◆ WHAT IS NEEDED
Extract every line of the items that contains the string "Google", matching case exactly.

◆ ENTRIES SHOWN

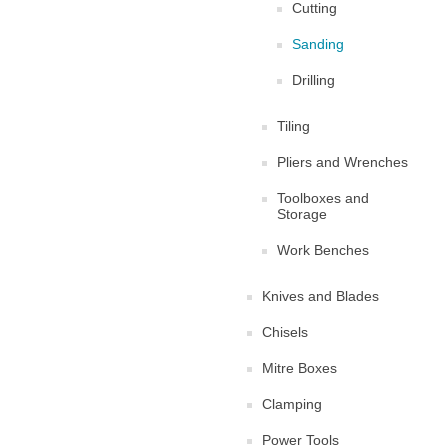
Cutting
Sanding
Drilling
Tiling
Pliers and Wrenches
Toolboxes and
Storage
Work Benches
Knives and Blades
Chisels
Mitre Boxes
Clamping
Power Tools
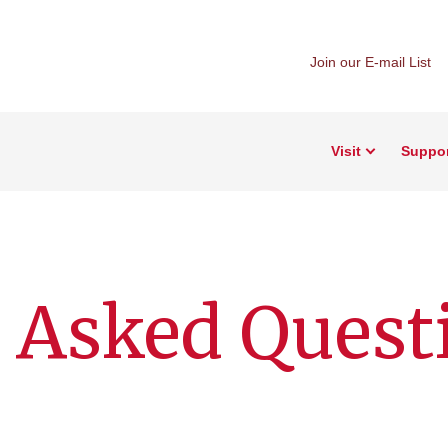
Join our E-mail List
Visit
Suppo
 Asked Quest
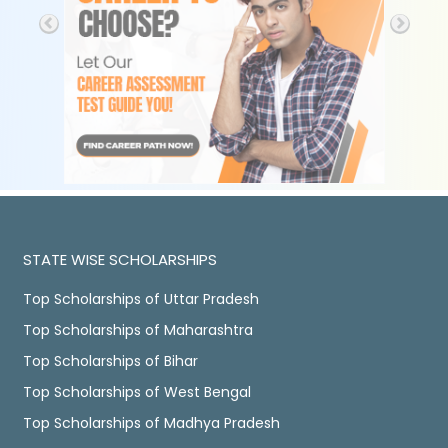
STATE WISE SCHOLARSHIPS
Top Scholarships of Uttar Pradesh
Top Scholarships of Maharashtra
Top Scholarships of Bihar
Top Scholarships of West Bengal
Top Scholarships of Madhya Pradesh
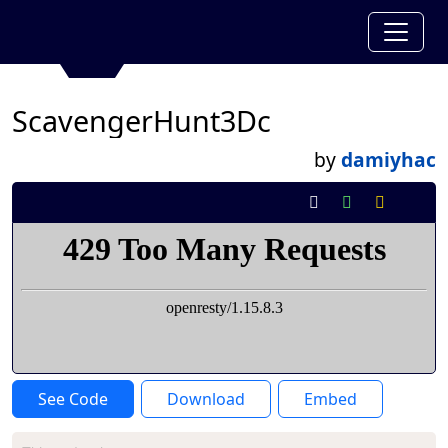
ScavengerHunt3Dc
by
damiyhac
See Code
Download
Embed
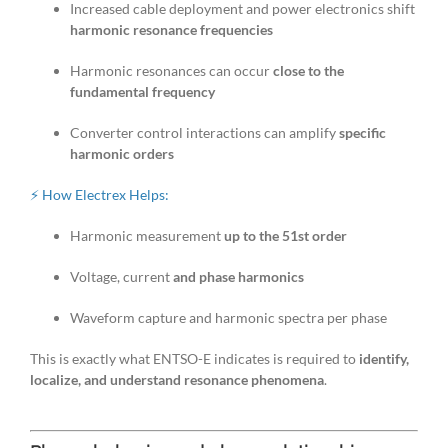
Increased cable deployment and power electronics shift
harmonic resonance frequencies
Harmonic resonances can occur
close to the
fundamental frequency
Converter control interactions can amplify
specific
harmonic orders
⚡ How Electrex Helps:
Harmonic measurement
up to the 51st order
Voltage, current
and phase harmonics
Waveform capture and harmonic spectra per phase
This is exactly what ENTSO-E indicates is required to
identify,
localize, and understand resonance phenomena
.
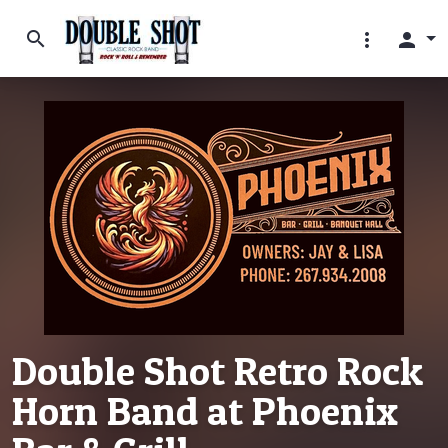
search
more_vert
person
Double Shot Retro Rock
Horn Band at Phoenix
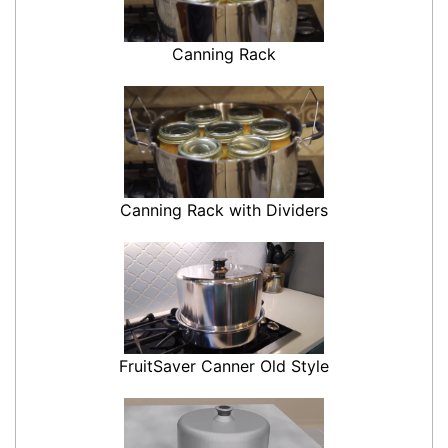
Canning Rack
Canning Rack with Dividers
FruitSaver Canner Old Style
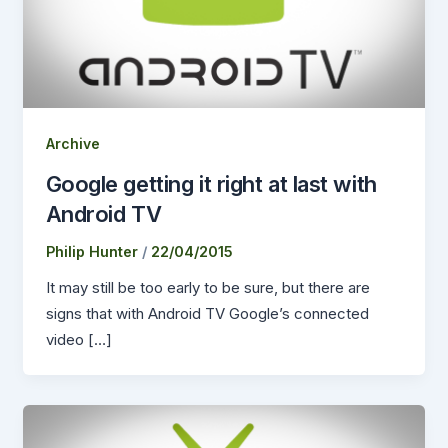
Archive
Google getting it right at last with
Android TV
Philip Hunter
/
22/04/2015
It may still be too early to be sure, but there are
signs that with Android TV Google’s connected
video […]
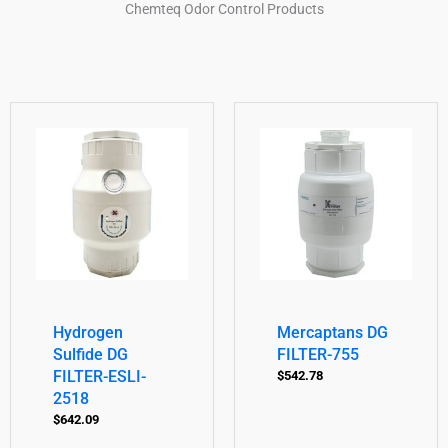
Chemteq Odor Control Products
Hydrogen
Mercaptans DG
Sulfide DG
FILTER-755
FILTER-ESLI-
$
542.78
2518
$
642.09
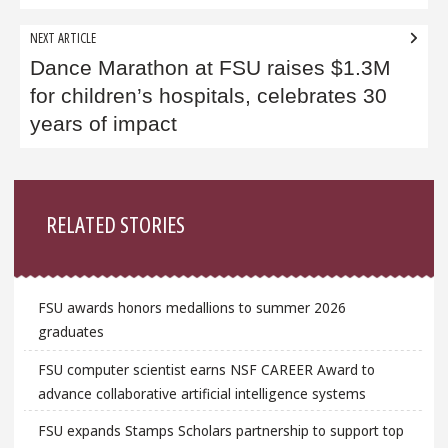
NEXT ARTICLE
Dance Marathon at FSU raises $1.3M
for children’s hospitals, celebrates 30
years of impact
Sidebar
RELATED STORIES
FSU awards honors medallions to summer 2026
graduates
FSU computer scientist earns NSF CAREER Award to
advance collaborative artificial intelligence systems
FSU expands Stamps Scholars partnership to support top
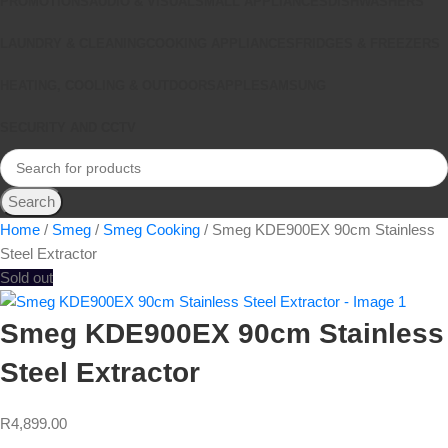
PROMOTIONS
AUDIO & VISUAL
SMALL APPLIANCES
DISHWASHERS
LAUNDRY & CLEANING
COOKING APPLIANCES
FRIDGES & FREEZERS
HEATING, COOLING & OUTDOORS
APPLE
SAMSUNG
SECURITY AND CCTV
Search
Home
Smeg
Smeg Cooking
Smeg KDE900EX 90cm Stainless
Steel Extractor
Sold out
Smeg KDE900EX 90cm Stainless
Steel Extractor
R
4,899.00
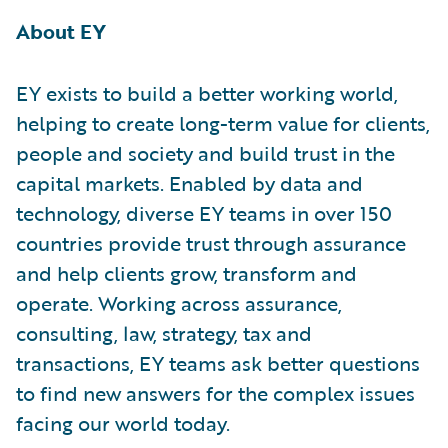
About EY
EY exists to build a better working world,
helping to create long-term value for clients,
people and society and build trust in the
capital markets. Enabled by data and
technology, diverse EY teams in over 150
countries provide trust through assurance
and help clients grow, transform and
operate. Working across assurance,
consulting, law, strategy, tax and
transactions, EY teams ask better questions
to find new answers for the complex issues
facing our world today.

◆ RESULT BELOW
Google getting it right at last with
signs that with Android TV Google’s connected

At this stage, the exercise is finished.